RAISING THE BAR

Joseph Curtin reports on a series of experiments at the 2023 Oberlin Acoustics Workshop, which attempted to ascertain the acoustic effects of altering the height and scoop of the violin’s bass-bar

The bass-bar is a gracefully scooped beam of spruce running along the inside of the violin top, extending almost end to end and passing directly beneath the bass foot of the bridge. One of its functions is to prevent the top from collapsing under the sustained downward force of the strings. Another is to provide the structural asymmetry that is crucial to sound production. A stiff bar would best serve the supportive function – and the stiffer the better. What best serves the acoustics of the instrument is more complicated and involves the mass of the bar – typically between 3.5 and 4.5 grams – as well as the distribution of stiffness along its length. The trade-offs between what might be called the bass-bar’s ‘static’ and ‘dynamic’ functions have tacitly governed the bar’s evolution from its diminutive Baroque form to the longer, stiffer bars we use now.

On a sunny afternoon at the beginning of June 2023, violin makers and researchers from as far away as Japan and Australia and as near as Ann Arbor, Michigan, arrived in Oberlin, Ohio, a mid-Western college town that for a few weeks every summer becomes the centre of the violin making world. Last summer marked the first post-pandemic meeting of the Acoustics Workshop. A major part of the week was devoted to two experiments aimed at better understanding the violin bass-bar. The first investigated the acoustical effects of incrementally reducing its overall height, and the second the effects of incrementally increasing its scoop. Each experiment had its own set of instruments and its own team of makers. Dorian Barnes, Alex Currin, Johann Lotter, Wataru Shinozaki and Sibylle Ruppert participated in the height experiment, while Jason Starkie, Gaian Amorim, Todd Mathus and Steve McCann worked on scoop.

Data shown -
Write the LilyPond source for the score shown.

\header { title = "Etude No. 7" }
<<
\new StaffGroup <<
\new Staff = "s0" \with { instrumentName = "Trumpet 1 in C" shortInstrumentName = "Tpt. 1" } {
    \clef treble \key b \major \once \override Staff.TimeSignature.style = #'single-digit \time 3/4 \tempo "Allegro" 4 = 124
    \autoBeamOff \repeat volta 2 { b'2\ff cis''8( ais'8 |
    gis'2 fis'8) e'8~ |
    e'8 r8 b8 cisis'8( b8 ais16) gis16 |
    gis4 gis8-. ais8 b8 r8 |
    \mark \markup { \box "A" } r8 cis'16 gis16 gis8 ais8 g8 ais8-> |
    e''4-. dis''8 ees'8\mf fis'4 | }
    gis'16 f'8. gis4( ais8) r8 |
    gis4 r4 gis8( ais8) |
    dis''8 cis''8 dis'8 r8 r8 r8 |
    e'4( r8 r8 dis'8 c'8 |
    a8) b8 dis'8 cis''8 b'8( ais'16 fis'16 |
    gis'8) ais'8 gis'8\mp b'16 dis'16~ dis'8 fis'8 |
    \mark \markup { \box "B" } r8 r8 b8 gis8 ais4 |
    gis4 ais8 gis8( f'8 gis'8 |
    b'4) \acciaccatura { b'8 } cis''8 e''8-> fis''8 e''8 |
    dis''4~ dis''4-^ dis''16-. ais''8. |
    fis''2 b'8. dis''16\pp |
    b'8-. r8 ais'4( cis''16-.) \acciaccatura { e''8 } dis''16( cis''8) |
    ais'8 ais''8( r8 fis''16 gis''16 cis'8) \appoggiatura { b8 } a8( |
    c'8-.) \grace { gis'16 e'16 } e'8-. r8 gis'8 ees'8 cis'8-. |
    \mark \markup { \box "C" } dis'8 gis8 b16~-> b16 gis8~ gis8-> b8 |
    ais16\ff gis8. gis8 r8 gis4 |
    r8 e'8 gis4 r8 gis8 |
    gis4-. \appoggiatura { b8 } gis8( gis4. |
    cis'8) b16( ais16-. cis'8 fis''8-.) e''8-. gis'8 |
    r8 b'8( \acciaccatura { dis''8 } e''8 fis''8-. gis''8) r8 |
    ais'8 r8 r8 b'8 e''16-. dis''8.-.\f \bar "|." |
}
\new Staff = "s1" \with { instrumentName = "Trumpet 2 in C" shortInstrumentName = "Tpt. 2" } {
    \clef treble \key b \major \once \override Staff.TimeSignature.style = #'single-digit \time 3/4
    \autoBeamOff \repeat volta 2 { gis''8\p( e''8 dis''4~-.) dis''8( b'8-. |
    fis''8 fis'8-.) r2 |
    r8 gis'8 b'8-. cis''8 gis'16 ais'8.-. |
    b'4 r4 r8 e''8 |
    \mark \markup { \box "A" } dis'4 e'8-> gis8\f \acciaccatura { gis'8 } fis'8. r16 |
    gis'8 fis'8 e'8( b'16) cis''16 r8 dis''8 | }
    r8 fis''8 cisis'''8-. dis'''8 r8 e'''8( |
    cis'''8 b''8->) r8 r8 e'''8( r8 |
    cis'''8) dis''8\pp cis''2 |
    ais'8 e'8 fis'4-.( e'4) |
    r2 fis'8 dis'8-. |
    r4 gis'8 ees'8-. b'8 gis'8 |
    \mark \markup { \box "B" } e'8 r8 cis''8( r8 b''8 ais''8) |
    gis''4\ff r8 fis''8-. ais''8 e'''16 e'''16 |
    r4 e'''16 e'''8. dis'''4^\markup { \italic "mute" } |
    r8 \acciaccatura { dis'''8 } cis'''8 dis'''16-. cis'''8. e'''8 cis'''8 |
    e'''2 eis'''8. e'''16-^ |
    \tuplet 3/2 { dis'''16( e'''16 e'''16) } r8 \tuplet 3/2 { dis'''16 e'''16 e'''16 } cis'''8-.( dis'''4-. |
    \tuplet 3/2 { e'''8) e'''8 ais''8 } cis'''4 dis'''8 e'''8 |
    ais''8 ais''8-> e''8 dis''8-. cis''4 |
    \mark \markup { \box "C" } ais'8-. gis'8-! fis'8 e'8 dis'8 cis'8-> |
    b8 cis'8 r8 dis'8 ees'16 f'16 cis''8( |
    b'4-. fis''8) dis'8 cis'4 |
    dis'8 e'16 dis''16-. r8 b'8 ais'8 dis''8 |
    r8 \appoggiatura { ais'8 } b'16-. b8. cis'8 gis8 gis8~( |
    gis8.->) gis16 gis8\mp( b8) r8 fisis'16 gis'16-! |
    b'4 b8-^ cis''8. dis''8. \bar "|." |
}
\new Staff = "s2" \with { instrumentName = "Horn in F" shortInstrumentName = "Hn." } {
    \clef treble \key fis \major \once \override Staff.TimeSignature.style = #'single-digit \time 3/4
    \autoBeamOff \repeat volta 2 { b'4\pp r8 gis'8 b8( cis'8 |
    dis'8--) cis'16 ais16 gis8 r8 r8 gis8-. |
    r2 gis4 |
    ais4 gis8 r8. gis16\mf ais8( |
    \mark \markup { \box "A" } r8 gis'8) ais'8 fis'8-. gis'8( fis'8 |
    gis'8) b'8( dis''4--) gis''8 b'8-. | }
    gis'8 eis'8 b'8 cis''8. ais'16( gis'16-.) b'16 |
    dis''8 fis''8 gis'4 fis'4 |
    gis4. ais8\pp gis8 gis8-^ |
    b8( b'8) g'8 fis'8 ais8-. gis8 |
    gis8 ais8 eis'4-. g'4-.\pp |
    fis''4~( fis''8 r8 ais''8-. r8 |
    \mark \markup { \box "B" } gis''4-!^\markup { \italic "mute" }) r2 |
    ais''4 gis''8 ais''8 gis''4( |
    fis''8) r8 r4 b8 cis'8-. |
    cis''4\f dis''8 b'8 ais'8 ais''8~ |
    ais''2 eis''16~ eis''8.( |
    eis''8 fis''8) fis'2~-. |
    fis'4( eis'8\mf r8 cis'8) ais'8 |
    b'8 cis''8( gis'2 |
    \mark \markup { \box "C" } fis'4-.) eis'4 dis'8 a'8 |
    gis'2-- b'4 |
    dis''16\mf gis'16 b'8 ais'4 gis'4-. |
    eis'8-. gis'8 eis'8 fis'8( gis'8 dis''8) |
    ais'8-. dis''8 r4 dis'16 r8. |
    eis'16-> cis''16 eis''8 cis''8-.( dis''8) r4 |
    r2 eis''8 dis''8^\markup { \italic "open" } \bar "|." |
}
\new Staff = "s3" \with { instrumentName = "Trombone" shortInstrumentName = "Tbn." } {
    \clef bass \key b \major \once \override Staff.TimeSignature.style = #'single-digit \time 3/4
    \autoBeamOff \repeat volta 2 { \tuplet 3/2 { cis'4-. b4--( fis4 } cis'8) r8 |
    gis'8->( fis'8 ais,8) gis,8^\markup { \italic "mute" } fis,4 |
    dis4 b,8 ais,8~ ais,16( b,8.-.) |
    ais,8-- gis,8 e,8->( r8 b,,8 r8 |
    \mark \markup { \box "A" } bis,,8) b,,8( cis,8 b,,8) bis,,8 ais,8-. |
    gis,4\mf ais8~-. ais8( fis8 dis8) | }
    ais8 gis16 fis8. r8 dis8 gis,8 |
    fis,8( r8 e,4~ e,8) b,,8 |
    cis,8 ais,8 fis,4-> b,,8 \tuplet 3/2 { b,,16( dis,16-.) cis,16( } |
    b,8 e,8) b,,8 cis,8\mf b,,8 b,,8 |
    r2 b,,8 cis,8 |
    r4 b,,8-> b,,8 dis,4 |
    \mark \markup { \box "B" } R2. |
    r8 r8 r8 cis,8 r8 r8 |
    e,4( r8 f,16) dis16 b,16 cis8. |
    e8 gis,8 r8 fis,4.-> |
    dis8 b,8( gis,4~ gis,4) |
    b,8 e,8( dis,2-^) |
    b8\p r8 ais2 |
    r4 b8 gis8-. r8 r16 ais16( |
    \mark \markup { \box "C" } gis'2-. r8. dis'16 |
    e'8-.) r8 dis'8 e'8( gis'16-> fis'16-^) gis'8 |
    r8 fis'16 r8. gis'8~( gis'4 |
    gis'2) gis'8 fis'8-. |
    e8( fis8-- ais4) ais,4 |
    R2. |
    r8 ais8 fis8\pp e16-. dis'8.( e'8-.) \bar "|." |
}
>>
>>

What you need to do -
[1] From the bass-bar article, extract the passage starting at "The bass-bar is" and ending at "we use now.", copying it word for word.
[2] According to the bass-bar article, what is the typical mass of a violin bass-bar?

Answer section -
[1]
The bass-bar is a gracefully scooped beam of spruce running along the inside of the violin top, extending almost end to end and passing directly beneath the bass foot of the bridge. One of its functions is to prevent the top from collapsing under the sustained downward force of the strings. Another is to provide the structural asymmetry that is crucial to sound production. A stiff bar would best serve the supportive function – and the stiffer the better. What best serves the acoustics of the instrument is more complicated and involves the mass of the bar – typically between 3.5 and 4.5 grams – as well as the distribution of stiffness along its length. The trade-offs between what might be called the bass-bar’s ‘static’ and ‘dynamic’ functions have tacitly governed the bar’s evolution from its diminutive Baroque form to the longer, stiffer bars we use now.

[2] Typically between 3.5 and 4.5 grams.